The ultimate way to stop spambots is to use the Akismet plugin. Unfortunately, this service now costs money. I didn’t see any mention on their site of price cuts for non-profits. For a small personal blog or a small non-profit, this is cost prohibitive.
It’s time for a creative programming solution! To stop a spambot you have to think like a programmer writing a spambot. The simplest of spambots see a form and fill in every field on the form. So, what’s the solution?
What is a honeypot?
After the honeypot was invented, the spambot authors got a little smarter. They added some code to detect these hidden fields. If the name of the field is always the same, then the field is really simple to detect.
Tricking Spambots with a Smarter Honeypot
It’s time to step up our game, programmers! Here’s a combination of spam thwarting techniques that makes a great spambot-proof form:
- Create a honeypot with the same name as one of the default fields.
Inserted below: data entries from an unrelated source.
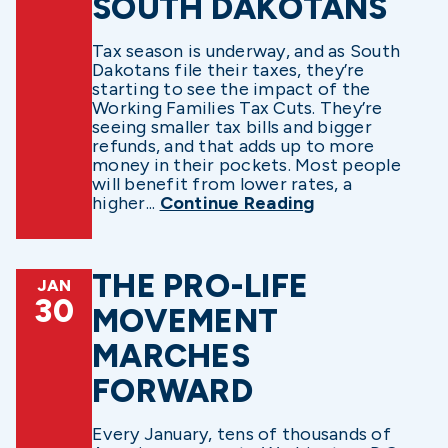
SOUTH DAKOTANS
Tax season is underway, and as South
Dakotans file their taxes, they’re
starting to see the impact of the
Working Families Tax Cuts. They’re
seeing smaller tax bills and bigger
refunds, and that adds up to more
money in their pockets. Most people
will benefit from lower rates, a
higher...
Continue Reading
THE PRO-LIFE
JAN
30
MOVEMENT
MARCHES
FORWARD
Every January, tens of thousands of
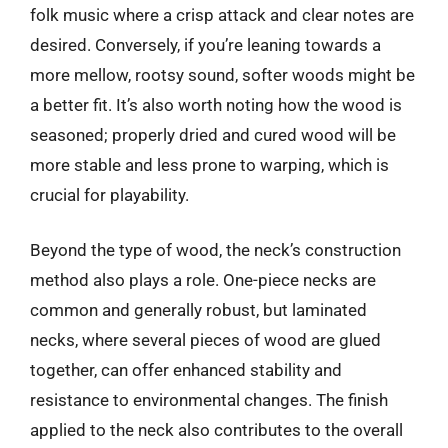
folk music where a crisp attack and clear notes are
desired. Conversely, if you’re leaning towards a
more mellow, rootsy sound, softer woods might be
a better fit. It’s also worth noting how the wood is
seasoned; properly dried and cured wood will be
more stable and less prone to warping, which is
crucial for playability.
Beyond the type of wood, the neck’s construction
method also plays a role. One-piece necks are
common and generally robust, but laminated
necks, where several pieces of wood are glued
together, can offer enhanced stability and
resistance to environmental changes. The finish
applied to the neck also contributes to the overall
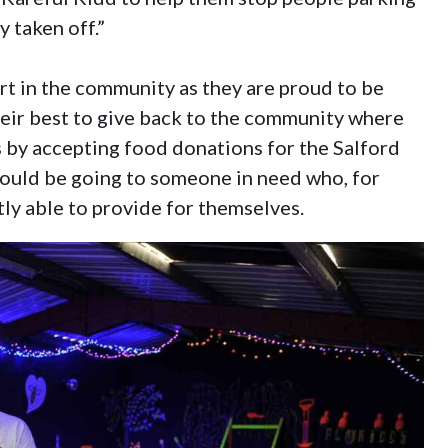
y taken off.”
art in the community as they are proud to be
heir best to give back to the community where
is by accepting food donations for the Salford
uld be going to someone in need who, for
ly able to provide for themselves.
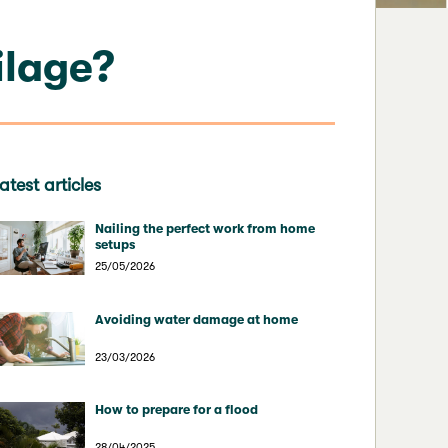
ilage?
atest articles
Nailing the perfect work from home
setups
25/05/2026
Avoiding water damage at home
23/03/2026
How to prepare for a flood
28/04/2025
Make it look legit with a label. If you are using bootstrap, make it look perfectly legit with label and icon. We don’t want to alert the bot in any way that this field is special.
- Place the honeypot in the form in a random location. Keep moving it around between the valid fields. We don’t want the spambot writer to simply ignore the same field based on index.
- Rename your default fields to something random. Keep in mind you have to convert it back to its proper name on the server side. By naming the default fields to something random, the valid fields now begin to look like honeypots to the spambot.
- Add an expiration to your form. This will keep spambots from using the same fields and submitting the form later.
Testing Honeypot Theories
I wrote a WordPress plugin that uses these techniques to test all the above concepts. The result? Spambots fill out the honey pot every time! This is great because the comments are now automatically marked as spam and it saves me time having to click the spam button every day.
I think the first bullet point using the same default fields in the honeypot is key because the WordPress spambots are definitely going to be looking for the 4 common fields that are on every WordPress comment form. This is a common footprint used by comment spammers and spambots. I guess the good news is that you know your SEO is starting to work when the spambots find the forms on your site.
If you would like a copy of my beta WordPress plugin, let me know. I don’t plan to publicly release it because I’d like to keep it out of the hands of those that would plan to attack it.
Do you have any additional techniques or ideas on how to get around the above techniques? How would you use a honeypot to thwart spambots? Let me know in the comments.
Update (February 05, 2014): This smarter honeypot is available for Django. Ben Timby originally authored this and I recently had to make a quick code change. Check django-secureform out on github.
Update (March 06, 2014): Let’s test another theory. Will the public release of the WordPress plugin reduce its effectiveness? Check out wp-smart-honeypot on GitHub.